* À FAIRE
(1) Répondez à ces questions d'après le texte sur les hedgefonds, une réponse par ligne, marquée comme la question :
(a) Quel taux d'intérêt l'usurier du XIXe siècle exigeait-il ?
(b) Quand le fonds Peloton Partners a-t-il dû être dissous ?
(c) Dans quel pays les hedgefonds-vautours attendent-ils surtout en ce moment ?
(2) Pour chaque phrase, dites par oui ou par non si elle s'accorde avec le texte sur les hedgefonds, en citant les mots du texte qui tranchent :
(a) Le fonds Peloton Partners avait un patrimoine de 1,8 milliard de dollars.
(b) Pour prendre le contrôle d'une entreprise, les hedgefonds ont besoin de beaucoup de capitaux.
(c) Aux enchères, l'usurier était souvent le seul acheteur.
(3) Poursuivez le texte sur les hedgefonds après sa dernière phrase.

* TEXTE FOURNI
+++
La Suisse, un centre de hedgefonds!

mb. Quand un usurier, au XIXe siècle, exigeait 20% d’intérêts, le débiteur ayant reçu un prêt de 1000 francs versait plus – on croit rêver – que 5000 francs d’intérêts en dix ans. Comme il n’était guère en mesure de payer, la dette montait vite à l’infini. Après plusieurs années, sa propriété devait être mise aux enchères; or, la plupart du temps, il n’y avait là pas d’autre acheteur que l’usurier, qui acquérait ainsi son bien pour un morceau de pain. Comparons cette situation avec ce qui se passe actuellement: les hedgefonds ne se targuent pas rarement de réaliser un rendement égal ou supérieur à 20%, ce que la partie économique des journaux considère comme un grand succès. Ce phénomène peut être examiné sous tous les angles: un tel rendement ne peut pas être atteint par un travail honnête et normal. Ces derniers temps, plusieurs fonds ont figuré à la une des journaux suisses, parce qu’ils devaient se séparer d’entreprises ou les liquider. L’hedgefonds londonien Peloton Partners a dû dissoudre son fonds en mars 2008. En 2007, ce fonds, dont le patrimoine se chiffrait à USD 1,8 milliard, avait encore dégagé un rendement net de 87% («Neue Zürcher Zeitung» du 1er mars). Restent les lésés, les chômeurs, le sort des hommes, comme chez l’usurier du XIXe siècle.
Le but de ces hedgefonds est de pénétrer dans des entreprises saines, aux faibles fonds de tiers.  Souvent, ils parviennent à en prendre le contrôle avec peu de capitaux. La maximisation du profit s’effectue alors de la manière suivante: licenciements, réduction des salaires, surcroît de travail, ventes de parties lucratives de l’entreprise et d’immeubles, dissolution de réserves, arrêt des investissements et de la recherche, demande de crédits grevant l’entreprise. Ce genre d’affaires peut en imposer à première vue en raison de bénéfices élevés. Toutefois, cela aboutit à rendre l’entreprise exsangue. Bien que de telles menées aient lieu fréquemment, de nombreuses entreprises, familiales ou autres qui manquent de savoir ou d’expérience se laissent aveugler par le succès chiffré. Les entreprises abattues, les hedgefonds-vautours attendent patiemment (en ce moment, aux Etats-Unis surtout) de pouvoir réaliser encore des profits élevés avec des entreprises et des papiers-valeurs en souffrance.
+++
* DONNÉES ENREGISTRÉES
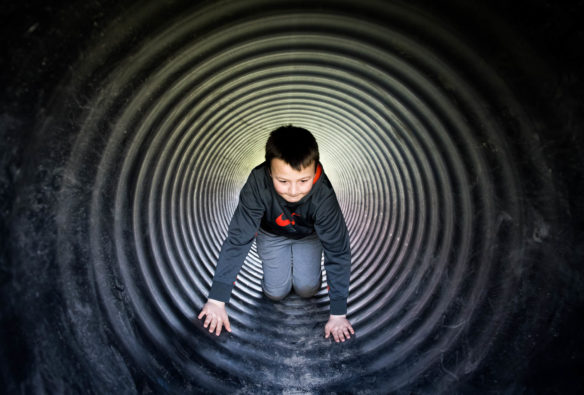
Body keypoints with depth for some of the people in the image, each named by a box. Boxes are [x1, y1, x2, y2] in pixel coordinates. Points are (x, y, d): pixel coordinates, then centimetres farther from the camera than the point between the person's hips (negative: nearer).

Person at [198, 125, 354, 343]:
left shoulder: (323, 194, -40)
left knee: (307, 289, -6)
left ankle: (296, 257, 24)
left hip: (308, 235, 0)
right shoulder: (257, 184, -40)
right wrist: (216, 299, -35)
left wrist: (338, 314, -29)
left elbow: (338, 251, -32)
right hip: (271, 234, 0)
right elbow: (237, 240, -35)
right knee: (276, 292, -4)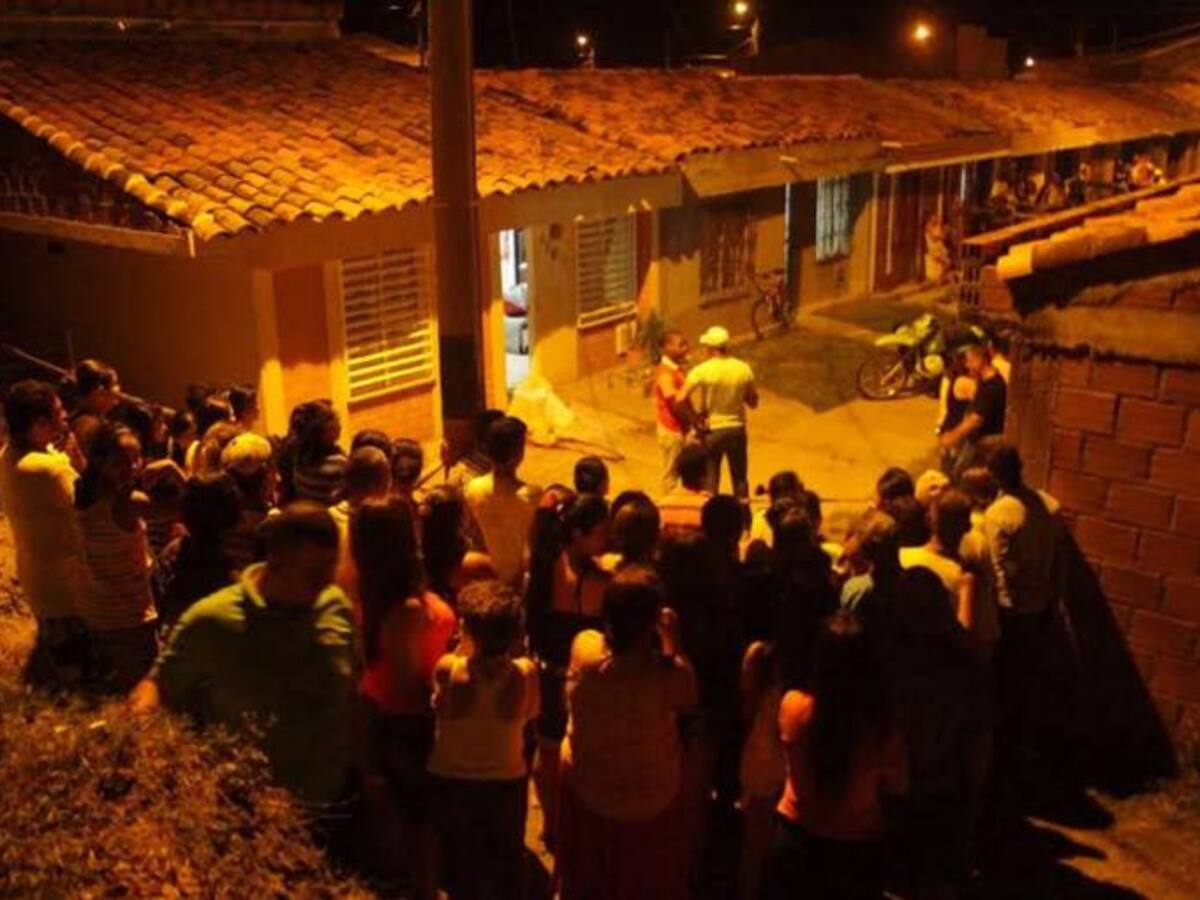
+++
* RÉPONSES
(1)
(a) 20 %
(b) En mars 2008
(c) Aux États-Unis

(2)
(a) Oui : « dont le patrimoine se chiffrait à USD 1,8 milliard »
(b) Non : « Souvent, ils parviennent à en prendre le contrôle avec peu de capitaux. »
(c) Oui : « la plupart du temps, il n’y avait là pas d’autre acheteur que l’usurier »

(3)
En Allemagne, des débats ont déjà eu lieu à propos des «sauterelles», de sorte que de nombreuses entreprises sont devenues très nerveuses. Comme les hedgefonds connaissent de plus en plus de difficultés dans les pays anglo-saxons, ils s’efforcent de trouver de nou­velles possibilités de conclure des affaires lucratives. Or des entreprises suisses peu endettées et dirigées de façon conservatrice s’y prêtent. Les hedgefonds luttent avec acharnement. Ils ont déjà convaincu le Conseil fédéral helvétique d’abaisser l’impôt sur les bénéfices des gérants de hedgefonds et, partant, d’attirer de nouveaux hedgefonds en Suisse. Ils prétendent revaloriser la place financière suisse en y créant des milliers d’emplois, pour les avocats et analystes financiers notamment. Le taux d’imposition des gains des managers de fonds doit être abaissé de 40 à 20%. Aux Pays-Bas, le Parlement a décidé d’imposer les salaires de ces managers à un taux de 52%! La Suisse a une position de pointe en ce qui concerne les fonds faîtiers de hedgefonds. En revanche, elle n’est pas au niveau des pays anglo-saxons en ce qui concerne les hedgefonds individuels, mais entend rattraper maintenant son retard.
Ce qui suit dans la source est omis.